What is expected: Could you print every record below exactly as written?

Exercise material:
=== Section Start ===
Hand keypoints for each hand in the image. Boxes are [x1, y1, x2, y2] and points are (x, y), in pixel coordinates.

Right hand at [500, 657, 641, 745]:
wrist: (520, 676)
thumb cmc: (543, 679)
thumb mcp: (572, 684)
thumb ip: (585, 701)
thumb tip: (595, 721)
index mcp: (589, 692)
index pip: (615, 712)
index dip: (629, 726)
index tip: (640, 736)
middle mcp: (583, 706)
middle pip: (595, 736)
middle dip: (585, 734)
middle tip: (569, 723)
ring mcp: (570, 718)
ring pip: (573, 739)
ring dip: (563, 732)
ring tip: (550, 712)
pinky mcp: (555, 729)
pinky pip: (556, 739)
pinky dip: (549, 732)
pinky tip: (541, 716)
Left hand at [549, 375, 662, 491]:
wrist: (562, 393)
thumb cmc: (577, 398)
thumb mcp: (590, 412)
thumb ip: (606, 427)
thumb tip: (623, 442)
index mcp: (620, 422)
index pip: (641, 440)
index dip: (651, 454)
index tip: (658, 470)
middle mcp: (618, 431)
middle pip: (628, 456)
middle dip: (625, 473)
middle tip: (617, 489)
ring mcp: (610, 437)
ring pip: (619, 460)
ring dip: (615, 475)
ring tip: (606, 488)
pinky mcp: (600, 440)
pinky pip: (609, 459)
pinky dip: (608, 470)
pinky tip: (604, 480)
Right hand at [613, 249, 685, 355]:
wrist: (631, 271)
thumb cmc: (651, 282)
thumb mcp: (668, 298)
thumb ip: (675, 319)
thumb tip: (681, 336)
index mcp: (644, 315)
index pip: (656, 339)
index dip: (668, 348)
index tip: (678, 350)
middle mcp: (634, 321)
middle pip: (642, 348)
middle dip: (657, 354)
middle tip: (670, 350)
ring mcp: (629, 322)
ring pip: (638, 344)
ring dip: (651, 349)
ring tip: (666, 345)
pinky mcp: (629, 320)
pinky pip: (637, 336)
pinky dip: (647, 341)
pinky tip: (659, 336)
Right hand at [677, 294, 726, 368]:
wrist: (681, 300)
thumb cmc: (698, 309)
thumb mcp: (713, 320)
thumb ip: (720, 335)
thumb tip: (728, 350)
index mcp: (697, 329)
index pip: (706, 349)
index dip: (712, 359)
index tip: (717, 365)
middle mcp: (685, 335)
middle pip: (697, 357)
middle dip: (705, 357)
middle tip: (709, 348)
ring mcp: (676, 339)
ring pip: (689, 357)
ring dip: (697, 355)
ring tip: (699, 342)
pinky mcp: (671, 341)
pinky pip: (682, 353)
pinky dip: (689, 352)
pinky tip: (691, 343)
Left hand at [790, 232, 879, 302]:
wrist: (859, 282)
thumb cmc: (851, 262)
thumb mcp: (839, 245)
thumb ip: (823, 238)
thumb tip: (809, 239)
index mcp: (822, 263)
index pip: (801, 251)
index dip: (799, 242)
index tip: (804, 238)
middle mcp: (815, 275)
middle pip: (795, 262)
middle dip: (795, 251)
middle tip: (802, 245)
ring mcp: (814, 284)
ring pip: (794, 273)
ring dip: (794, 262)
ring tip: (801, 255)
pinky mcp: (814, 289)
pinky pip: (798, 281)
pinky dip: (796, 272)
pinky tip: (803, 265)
=== Section End ===
Your response:
Hand keypoints for each hand in the image. Boxes are [x1, y1, x2, y2] and points are (x, y), in pixel coordinates.

Right hand at [500, 657, 641, 745]:
wrist: (520, 676)
thumb cmc: (543, 679)
thumb mcp: (572, 684)
thumb ip: (585, 701)
thumb tip: (595, 721)
index mcp: (589, 692)
index pip: (615, 712)
index dip: (629, 726)
index tip: (640, 736)
middle mcp: (583, 706)
middle pip: (595, 736)
middle dip: (585, 734)
middle tip: (569, 723)
ring mcp: (570, 718)
ring pip: (573, 739)
ring dip: (563, 732)
ring tip: (550, 712)
pinky mcp: (555, 729)
pinky pip: (556, 739)
pinky dip: (549, 732)
pinky tip: (541, 716)
Left hand at [549, 375, 662, 491]:
wrist: (562, 393)
thumb cmc: (577, 398)
thumb mcp: (590, 412)
thumb ip: (606, 427)
thumb tip: (623, 442)
index mcp: (620, 422)
index pip: (641, 440)
index dip: (651, 454)
index tip: (658, 470)
middle mcp: (618, 431)
middle pip: (628, 456)
middle dip: (625, 473)
middle tip: (617, 489)
ring mcp: (610, 437)
ring pip: (619, 460)
ring dip: (615, 475)
ring tip: (606, 488)
pinky mcp: (600, 440)
pinky pip: (609, 459)
pinky dip: (608, 470)
pinky tip: (604, 480)
Right hand at [613, 249, 685, 355]:
wrist: (631, 271)
thumb cmc: (651, 282)
thumb mcp: (668, 298)
thumb ip: (675, 319)
thumb tip: (681, 336)
index mcp: (644, 315)
index pip: (656, 339)
index dip: (668, 348)
index tip: (678, 350)
middle mcp: (634, 321)
middle pip: (642, 348)
middle dip: (657, 354)
middle tip: (670, 350)
ring mcp: (629, 322)
ring pip: (638, 344)
ring dip: (651, 349)
ring tip: (666, 345)
pinky mcp: (629, 320)
pinky pip: (637, 336)
pinky dip: (647, 341)
pinky tip: (659, 336)
Right hand at [677, 294, 726, 368]:
wrist: (681, 300)
thumb cmc: (698, 309)
thumb mcp: (713, 320)
thumb ip: (720, 335)
thumb tip: (728, 350)
index mcp: (697, 329)
index pip: (706, 349)
index dip: (712, 359)
index tip: (717, 365)
middle mcp: (685, 335)
middle pip: (697, 357)
middle dip: (705, 357)
middle tip: (709, 348)
ring mcp: (676, 339)
ring pip: (689, 357)
ring dip: (697, 355)
ring tip: (699, 342)
pinky mcp: (671, 341)
pinky pip: (682, 353)
pinky dip: (689, 352)
pinky tip: (691, 343)
Left hand at [790, 232, 879, 302]:
wrist: (859, 282)
thumb cmc: (851, 262)
thumb mcp: (839, 245)
thumb ip: (823, 238)
thumb tip: (809, 239)
index mcp: (822, 263)
index pip: (801, 251)
index dip: (799, 242)
index tip: (804, 238)
middle mcp: (815, 275)
middle pip: (795, 262)
middle dip: (795, 251)
middle tip: (802, 245)
ring mcp: (814, 284)
ring pip: (794, 273)
ring dip: (794, 262)
ring tip: (801, 255)
pinky mcp: (814, 289)
pinky pip: (798, 281)
pinky dip: (796, 272)
pinky tip: (803, 265)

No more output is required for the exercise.